Pengaruh ilmu lingkungan/ekologi pada konsep hukum ilmu pada konsep hukum baru
dikemukakan oleh ketua Commission on lain Policy, Law and Administration dari lUCN,
mengatakan International policies relating to the nature environment were not initially based upon
environmental conceps perse. Most international, and all global, policies relating to the protection
of nature, of nature resources, and of the environment have been developed in the twentieth
century. The earlier attempts at international cooperations. In the earlier treaties arbitrations and
adjudications involving environment related disputes, establish principles of international law
were extended to environmental releted issues rather than legal concepts being modified or
enlarged by environmental concepts. Dari uraian di atas dapat disimpulkan bahwa sistem
penegakan hukum lingkungan Indonesia masih menghadapi berbagai tantangan. Pertama,
pengakuan ius standi lembaga swadaya masyarakat (LSM) yang tujuan dan bidang kegiatannya
khusus mengenai perlindungan lingkungan dan memper- lihatkan kepeduliannya pada lingkungan
merupakan mitra kerja pemerintah yang dapat berlangsung langgeng karena didasarkan pada
idealisme sebagai pembina lingkungan dan mempunyai landasan hukum yang kuat, baik
perundang-undangan maupun putusan hakim harus disertai dengan pembinaan oleh pemerintah
dan masyarakat Kedua, masalah pembuktian akan tetap menjadi pokok bahasan yang menarik
karena mempersoalkan berbagai kepentingan dan telah merupakan salah satu masalah pokok dan
mendasar dalam pelaksanaan hukum lingkungan yang baru. Masalah ini terkait dengan sifat teknis
yang rumit, ragam disiplin ilmu yang terlibat dan

syarat-syarat sahnya suatu alat bukti dan kesaksian ahli serta peranan laboratorium. Ketiga, asas
tanggung jawab mutlak (strict liability) meskipun telah diterima sebagai asas ganti rugi yang luas
di berbagai negara dan telah diterima dalam perundang- undangan Indonesia, karena kurangnya
dipahami sejarah dan tujuan diberlakukannya asas ini pada pencemaran/ perusakan lingkungan,
penegakan hukumnya akan lebih banyak menguntungkan pihak yang ekonominya kuat apabila
tidak diberlakukan secara tegas. Keempat, masalah interpretasi kaidah hukum lingkungan masih
tetap menjadi perdebatan di antara para pakar dan penegak hukum. Atas dasar hasil penafsirannya
harus tetap memperhatikan ilmu lingkungan sebagai dasar penilaian dan penyeragaman
persepsinya. Selain itu, perlu dipahami bahwa konsep hukum yang bersifat ekologis, bukan lagi
sistem atau konsep hukum yang lazim dianut oleh penegak hukum sebelum tahun 1970-an,
melainkan konsep lingkungan atau ekologi yang mempengaruhi sifat kaidah hukumnya secara
mendasar. Kelima, sesuai dengan pola pembangunan/pem- binaan hukum nasional (lihat
REPELITA ll, 1974) pembentukan hukum lingkungan di samping melalui ketentuan perundang-
undangan berdasarkan UULH-82, perlu dikembangkan pembentukan hukum lingkungan
berdasarkan putusan hakim dengan melibatkan saksi ahli dan laboratorium rujukan. Keenam,
untuk melaksanakan kaidah hukum lingkungan secara baik dan efektif perlu pendidikan atau
pelatihan (training) di bidang lingkungan dan meningkat kan penyuluhan serta penyebarluasan
pengetahuan, informasi di bidang hukum dan lingkungan.

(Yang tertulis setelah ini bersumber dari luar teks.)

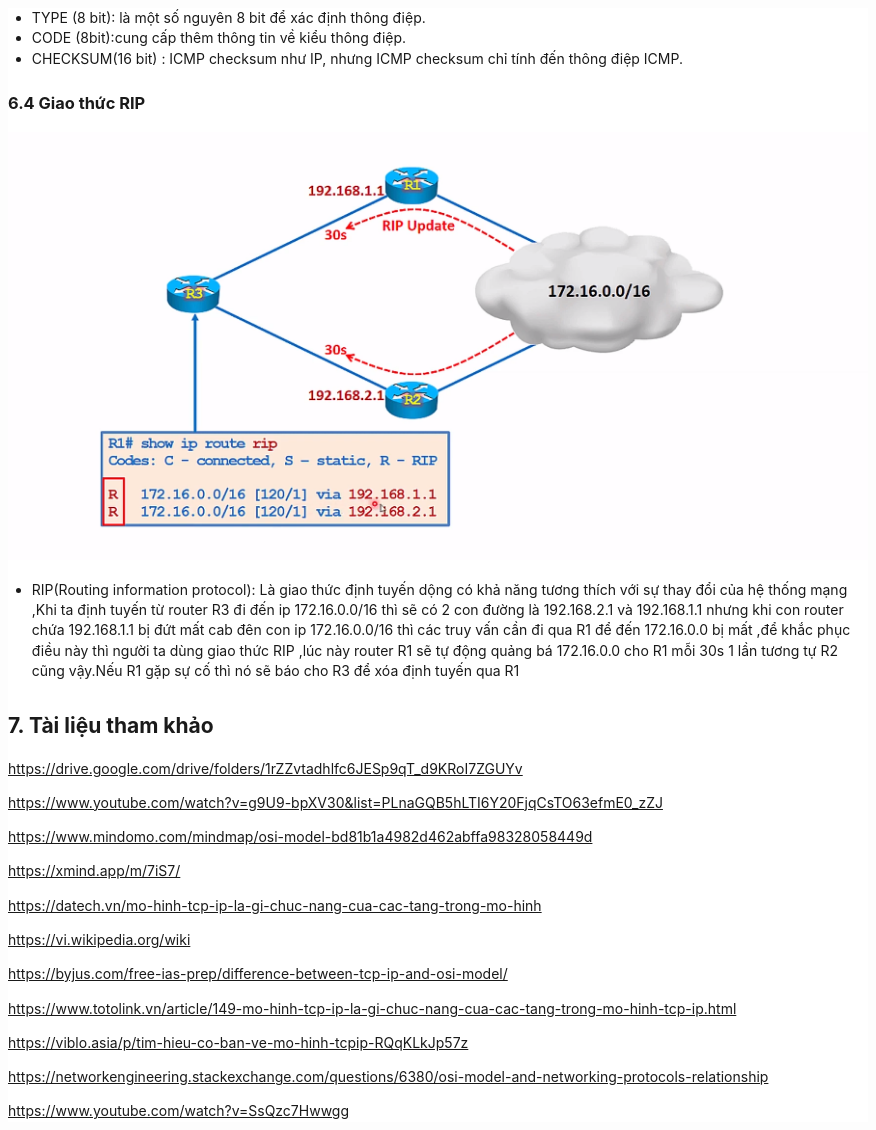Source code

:   - TYPE (8 bit): là một số nguyên 8 bit để xác định thông điệp.
  - CODE (8bit):cung cấp thêm thông tin về kiểu thông điệp.
  - CHECKSUM(16 bit) : ICMP checksum như IP, nhưng ICMP checksum chỉ tính đến thông điệp ICMP.

### 6.4 Giao thức RIP
![Alt](/thuctap/anh/Screenshot_64.png)
- RIP(Routing information protocol): Là giao thức định tuyến dộng có khả năng tương thích với sự thay đổi của hệ thống mạng ,Khi ta định tuyến từ router R3 đi đến ip 172.16.0.0/16 thì sẽ có 2 con đường là 192.168.2.1 và 192.168.1.1 nhưng khi con router chứa 192.168.1.1 bị đứt mất cab đên con ip 172.16.0.0/16 thì các truy vấn cần đi qua R1 để đến 172.16.0.0 bị mất ,để khắc phục điều này thì người ta dùng giao thức RIP ,lúc này router R1 sẽ tự động quảng bá 172.16.0.0 cho R1 mỗi 30s 1 lần tương tự R2 cũng vậy.Nếu R1 gặp sự cố thì nó sẽ báo cho R3 để xóa định tuyến qua R1
 

## 7. Tài liệu tham khảo

https://drive.google.com/drive/folders/1rZZvtadhlfc6JESp9qT_d9KRoI7ZGUYv

https://www.youtube.com/watch?v=g9U9-bpXV30&list=PLnaGQB5hLTI6Y20FjqCsTO63efmE0_zZJ

https://www.mindomo.com/mindmap/osi-model-bd81b1a4982d462abffa98328058449d

https://xmind.app/m/7iS7/

https://datech.vn/mo-hinh-tcp-ip-la-gi-chuc-nang-cua-cac-tang-trong-mo-hinh

https://vi.wikipedia.org/wiki

https://byjus.com/free-ias-prep/difference-between-tcp-ip-and-osi-model/

https://www.totolink.vn/article/149-mo-hinh-tcp-ip-la-gi-chuc-nang-cua-cac-tang-trong-mo-hinh-tcp-ip.html

https://viblo.asia/p/tim-hieu-co-ban-ve-mo-hinh-tcpip-RQqKLkJp57z

https://networkengineering.stackexchange.com/questions/6380/osi-model-and-networking-protocols-relationship

https://www.youtube.com/watch?v=SsQzc7Hwwgg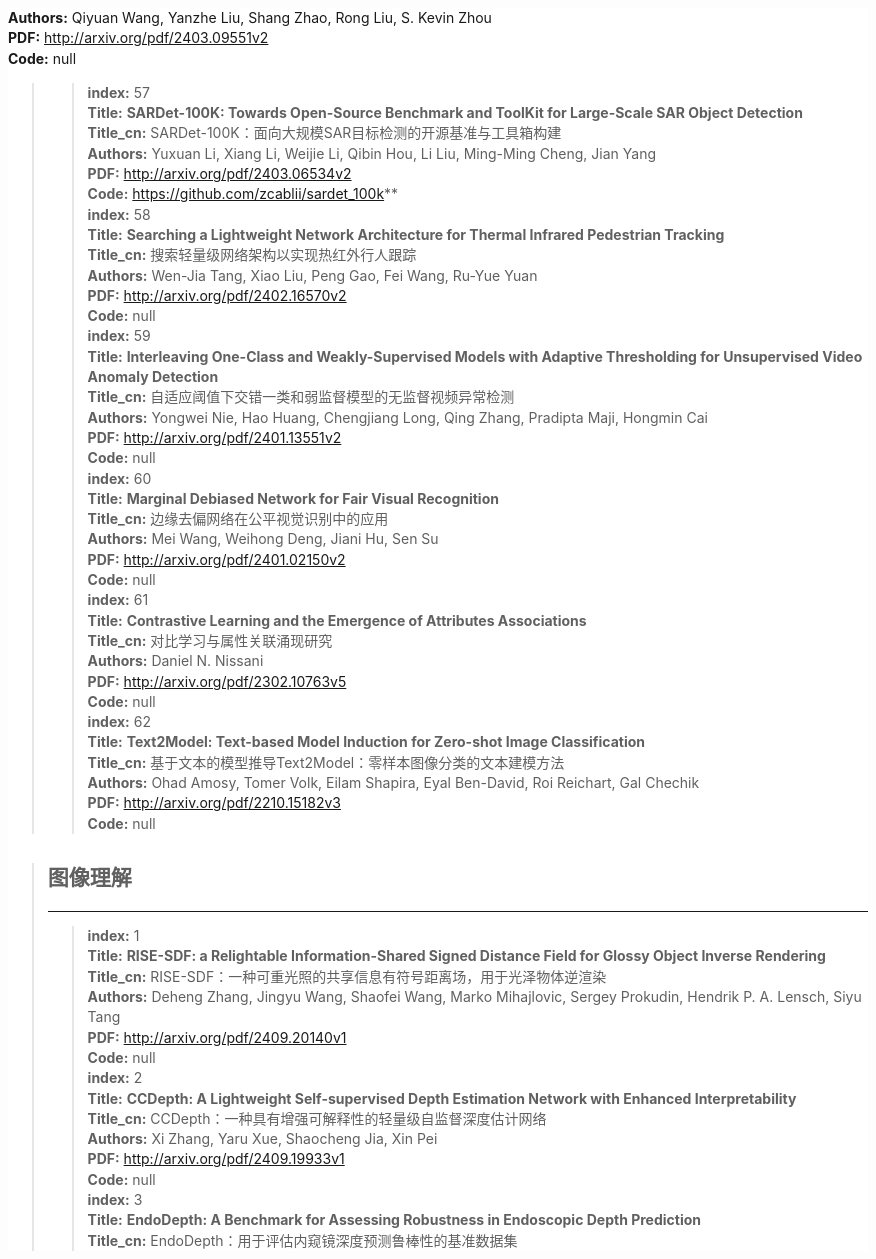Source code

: **Authors:** Qiyuan Wang, Yanzhe Liu, Shang Zhao, Rong Liu, S. Kevin Zhou<br />
**PDF:** <http://arxiv.org/pdf/2403.09551v2><br />
**Code:** null<br />
>>**index:** 57<br />
**Title:** **SARDet-100K: Towards Open-Source Benchmark and ToolKit for Large-Scale   SAR Object Detection**<br />
**Title_cn:** SARDet-100K：面向大规模SAR目标检测的开源基准与工具箱构建<br />
**Authors:** Yuxuan Li, Xiang Li, Weijie Li, Qibin Hou, Li Liu, Ming-Ming Cheng, Jian Yang<br />
**PDF:** <http://arxiv.org/pdf/2403.06534v2><br />
**Code:** <https://github.com/zcablii/sardet_100k>**<br />
>>**index:** 58<br />
**Title:** **Searching a Lightweight Network Architecture for Thermal Infrared   Pedestrian Tracking**<br />
**Title_cn:** 搜索轻量级网络架构以实现热红外行人跟踪<br />
**Authors:** Wen-Jia Tang, Xiao Liu, Peng Gao, Fei Wang, Ru-Yue Yuan<br />
**PDF:** <http://arxiv.org/pdf/2402.16570v2><br />
**Code:** null<br />
>>**index:** 59<br />
**Title:** **Interleaving One-Class and Weakly-Supervised Models with Adaptive   Thresholding for Unsupervised Video Anomaly Detection**<br />
**Title_cn:** 自适应阈值下交错一类和弱监督模型的无监督视频异常检测<br />
**Authors:** Yongwei Nie, Hao Huang, Chengjiang Long, Qing Zhang, Pradipta Maji, Hongmin Cai<br />
**PDF:** <http://arxiv.org/pdf/2401.13551v2><br />
**Code:** null<br />
>>**index:** 60<br />
**Title:** **Marginal Debiased Network for Fair Visual Recognition**<br />
**Title_cn:** 边缘去偏网络在公平视觉识别中的应用<br />
**Authors:** Mei Wang, Weihong Deng, Jiani Hu, Sen Su<br />
**PDF:** <http://arxiv.org/pdf/2401.02150v2><br />
**Code:** null<br />
>>**index:** 61<br />
**Title:** **Contrastive Learning and the Emergence of Attributes Associations**<br />
**Title_cn:** 对比学习与属性关联涌现研究<br />
**Authors:** Daniel N. Nissani<br />
**PDF:** <http://arxiv.org/pdf/2302.10763v5><br />
**Code:** null<br />
>>**index:** 62<br />
**Title:** **Text2Model: Text-based Model Induction for Zero-shot Image   Classification**<br />
**Title_cn:** 基于文本的模型推导Text2Model：零样本图像分类的文本建模方法<br />
**Authors:** Ohad Amosy, Tomer Volk, Eilam Shapira, Eyal Ben-David, Roi Reichart, Gal Chechik<br />
**PDF:** <http://arxiv.org/pdf/2210.15182v3><br />
**Code:** null<br />

>## **图像理解**
>---
>>**index:** 1<br />
**Title:** **RISE-SDF: a Relightable Information-Shared Signed Distance Field for   Glossy Object Inverse Rendering**<br />
**Title_cn:** RISE-SDF：一种可重光照的共享信息有符号距离场，用于光泽物体逆渲染<br />
**Authors:** Deheng Zhang, Jingyu Wang, Shaofei Wang, Marko Mihajlovic, Sergey Prokudin, Hendrik P. A. Lensch, Siyu Tang<br />
**PDF:** <http://arxiv.org/pdf/2409.20140v1><br />
**Code:** null<br />
>>**index:** 2<br />
**Title:** **CCDepth: A Lightweight Self-supervised Depth Estimation Network with   Enhanced Interpretability**<br />
**Title_cn:** CCDepth：一种具有增强可解释性的轻量级自监督深度估计网络<br />
**Authors:** Xi Zhang, Yaru Xue, Shaocheng Jia, Xin Pei<br />
**PDF:** <http://arxiv.org/pdf/2409.19933v1><br />
**Code:** null<br />
>>**index:** 3<br />
**Title:** **EndoDepth: A Benchmark for Assessing Robustness in Endoscopic Depth   Prediction**<br />
**Title_cn:** EndoDepth：用于评估内窥镜深度预测鲁棒性的基准数据集<br />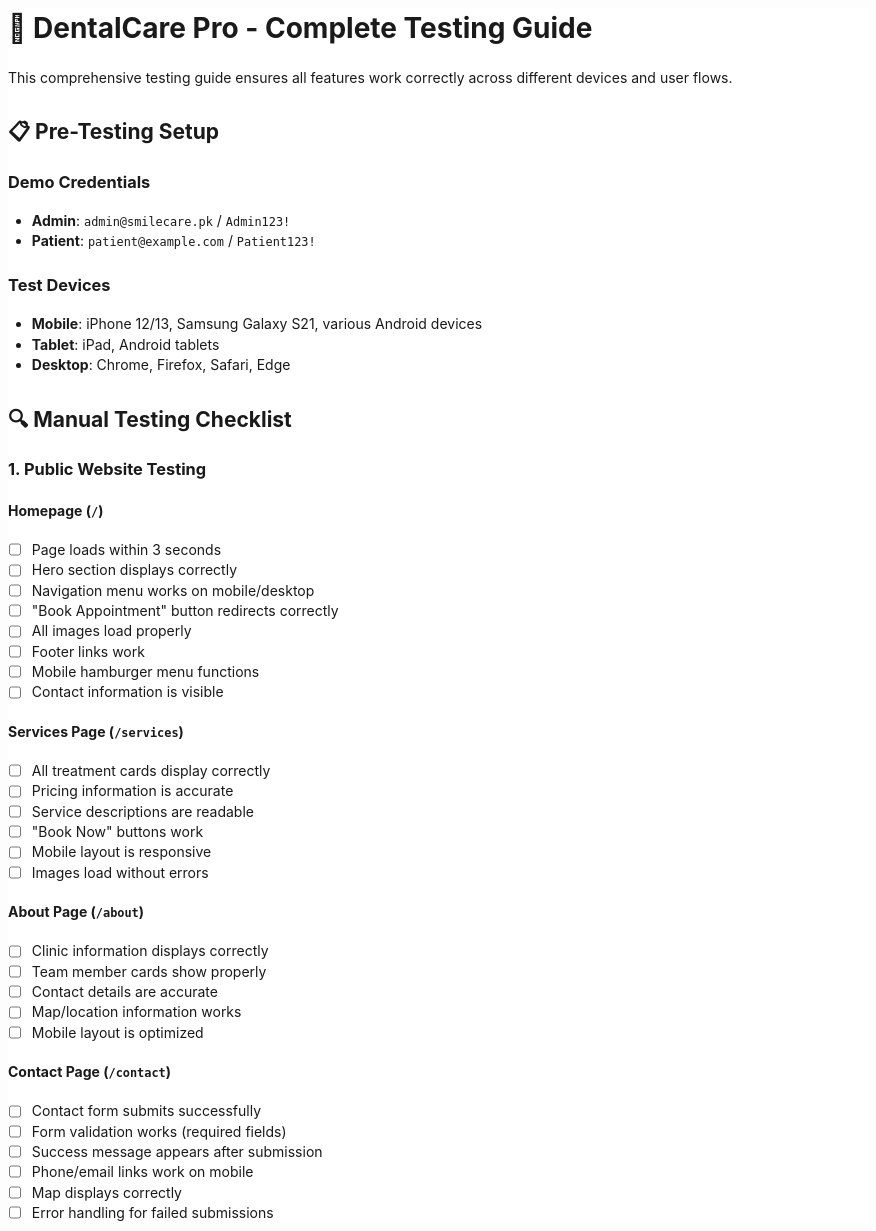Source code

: # 🧪 DentalCare Pro - Complete Testing Guide

This comprehensive testing guide ensures all features work correctly across different devices and user flows.

## 📋 Pre-Testing Setup

### Demo Credentials
- **Admin**: `admin@smilecare.pk` / `Admin123!`
- **Patient**: `patient@example.com` / `Patient123!`

### Test Devices
- **Mobile**: iPhone 12/13, Samsung Galaxy S21, various Android devices
- **Tablet**: iPad, Android tablets
- **Desktop**: Chrome, Firefox, Safari, Edge

## 🔍 Manual Testing Checklist

### 1. Public Website Testing

#### Homepage (`/`)
- [ ] Page loads within 3 seconds
- [ ] Hero section displays correctly
- [ ] Navigation menu works on mobile/desktop
- [ ] "Book Appointment" button redirects correctly
- [ ] All images load properly
- [ ] Footer links work
- [ ] Mobile hamburger menu functions
- [ ] Contact information is visible

#### Services Page (`/services`)
- [ ] All treatment cards display correctly
- [ ] Pricing information is accurate
- [ ] Service descriptions are readable
- [ ] "Book Now" buttons work
- [ ] Mobile layout is responsive
- [ ] Images load without errors

#### About Page (`/about`)
- [ ] Clinic information displays correctly
- [ ] Team member cards show properly
- [ ] Contact details are accurate
- [ ] Map/location information works
- [ ] Mobile layout is optimized

#### Contact Page (`/contact`)
- [ ] Contact form submits successfully
- [ ] Form validation works (required fields)
- [ ] Success message appears after submission
- [ ] Phone/email links work on mobile
- [ ] Map displays correctly
- [ ] Error handling for failed submissions
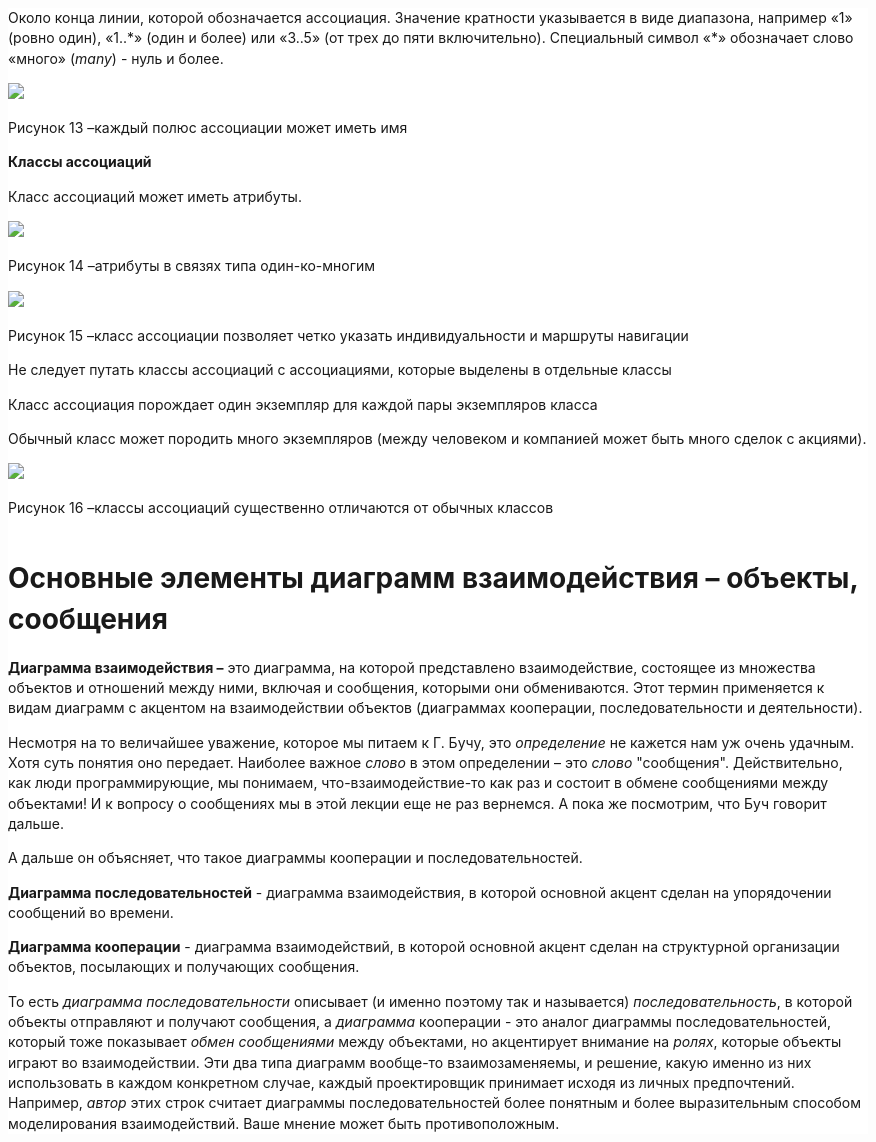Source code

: Около конца линии, которой обозначается ассоциация. Значение кратности указывается в виде диапазона, например «1» (ровно один), «1..\*» (один и более) или «3..5» (от трех до пяти включительно). Специальный символ «\*» обозначает слово «много» (*many*) - нуль и более.

![](/static/lection-images/689ca20dfc66774df803139b6ea52392.png)

Рисунок 13 –каждый полюс ассоциации может иметь имя

**Классы ассоциаций**

Класс ассоциаций может иметь атрибуты.

![](/static/lection-images/54bf817b2e8953a049dea768cebe7df2.png)

Рисунок 14 –атрибуты в связях типа один-ко-многим

![](/static/lection-images/2dd82d65663dadcff60de6b0bf5b2845.png)

Рисунок 15 –класс ассоциации позволяет четко указать индивидуальности и маршруты навигации

Не следует путать классы ассоциаций с ассоциациями, которые выделены в отдельные классы

Класс ассоциация порождает один экземпляр для каждой пары экземпляров класса

Обычный класс может породить много экземпляров (между человеком и компанией может быть много сделок с акциями).

![](/static/lection-images/f5205cb24ef2b9b9940d3b5c31e02fc6.png)

Рисунок 16 –классы ассоциаций существенно отличаются от обычных классов

# **Основные элементы диаграмм взаимодействия – объекты, сообщения**

**Диаграмма взаимодействия –** это диаграмма, на которой представлено взаимодействие, состоящее из множества объектов и отношений между ними, включая и сообщения, которыми они обмениваются. Этот термин применяется к видам диаграмм с акцентом на взаимодействии объектов (диаграммах кооперации, последовательности и деятельности).

Несмотря на то величайшее уважение, которое мы питаем к Г. Бучу, это *определение* не кажется нам уж очень удачным. Хотя суть понятия оно передает. Наиболее важное *слово* в этом определении – это *слово* "сообщения". Действительно, как люди программирующие, мы понимаем, что-взаимодействие-то как раз и состоит в обмене сообщениями между объектами! И к вопросу о сообщениях мы в этой лекции еще не раз вернемся. А пока же посмотрим, что Буч говорит дальше.

А дальше он объясняет, что такое диаграммы кооперации и последовательностей.

**Диаграмма последовательностей** - диаграмма взаимодействия, в которой основной акцент сделан на упорядочении сообщений во времени.

**Диаграмма кооперации** - диаграмма взаимодействий, в которой основной акцент сделан на структурной организации объектов, посылающих и получающих сообщения.

То есть *диаграмма последовательности* описывает (и именно поэтому так и называется) *последовательность*, в которой объекты отправляют и получают сообщения, а *диаграмма* кооперации - это аналог диаграммы последовательностей, который тоже показывает *обмен сообщениями* между объектами, но акцентирует внимание на *ролях*, которые объекты играют во взаимодействии. Эти два типа диаграмм вообще-то взаимозаменяемы, и решение, какую именно из них использовать в каждом конкретном случае, каждый проектировщик принимает исходя из личных предпочтений. Например, *автор* этих строк считает диаграммы последовательностей более понятным и более выразительным способом моделирования взаимодействий. Ваше мнение может быть противоположным.

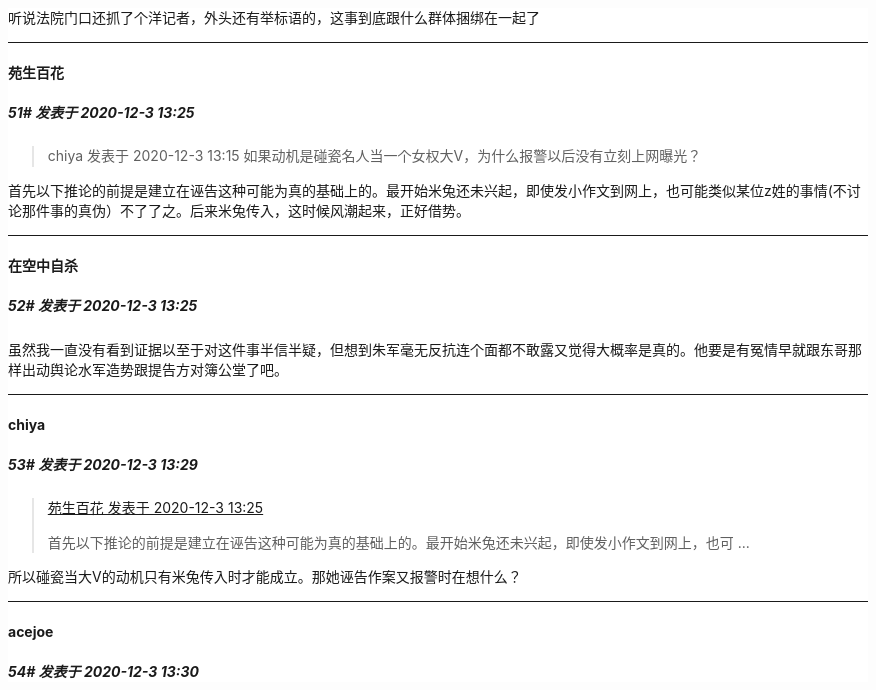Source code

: 


听说法院门口还抓了个洋记者，外头还有举标语的，这事到底跟什么群体捆绑在一起了







*****

####  苑生百花  
##### 51#       发表于 2020-12-3 13:25



<blockquote>chiya 发表于 2020-12-3 13:15
如果动机是碰瓷名人当一个女权大V，为什么报警以后没有立刻上网曝光？</blockquote>
首先以下推论的前提是建立在诬告这种可能为真的基础上的。最开始米兔还未兴起，即使发小作文到网上，也可能类似某位z姓的事情(不讨论那件事的真伪）不了了之。后来米兔传入，这时候风潮起来，正好借势。







*****

####  在空中自杀  
##### 52#       发表于 2020-12-3 13:25




虽然我一直没有看到证据以至于对这件事半信半疑，但想到朱军毫无反抗连个面都不敢露又觉得大概率是真的。他要是有冤情早就跟东哥那样出动舆论水军造势跟提告方对簿公堂了吧。







*****

####  chiya  
##### 53#       发表于 2020-12-3 13:29



<blockquote><a href="httphttps://bbs.saraba1st.com/2b/forum.php?mod=redirect&amp;goto=findpost&amp;pid=49596337&amp;ptid=1975498" target="_blank">苑生百花 发表于 2020-12-3 13:25</a>

首先以下推论的前提是建立在诬告这种可能为真的基础上的。最开始米兔还未兴起，即使发小作文到网上，也可 ...</blockquote>
所以碰瓷当大V的动机只有米兔传入时才能成立。那她诬告作案又报警时在想什么？







*****

####  acejoe  
##### 54#       发表于 2020-12-3 13:30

Ketujuh, Unpad sesuai dengan Pola ilmiah Pokoknya dan pengalamannya di bidang lingkungan
selama lebih 18 tahun dapat berperan aktif meningkatkan kualitas sumber manusia yang sadar
hukum dan lingkungan melalui pendidikan dan pengajaran, penelitian dan pengabdian pada
masyarakat. Dengan demikian, jelaslah bahwa Unpad yang memiliki Pola Ilmiah Pokok, Bina
Mulia Hukum dan Lingkungan Hidup, dengan pengalamannya sejak 18 tahun yang lalu, serta ikut
serta meletakkan dasar pembangunan berwawasan lingkungan, sistem hukum lingkungan
Indonesia yang berlaku sekarang, dapat pula menjawab tantangan di bidang penegakan hukum
Indonesia, sebagaimana penulis kemukakan di atas.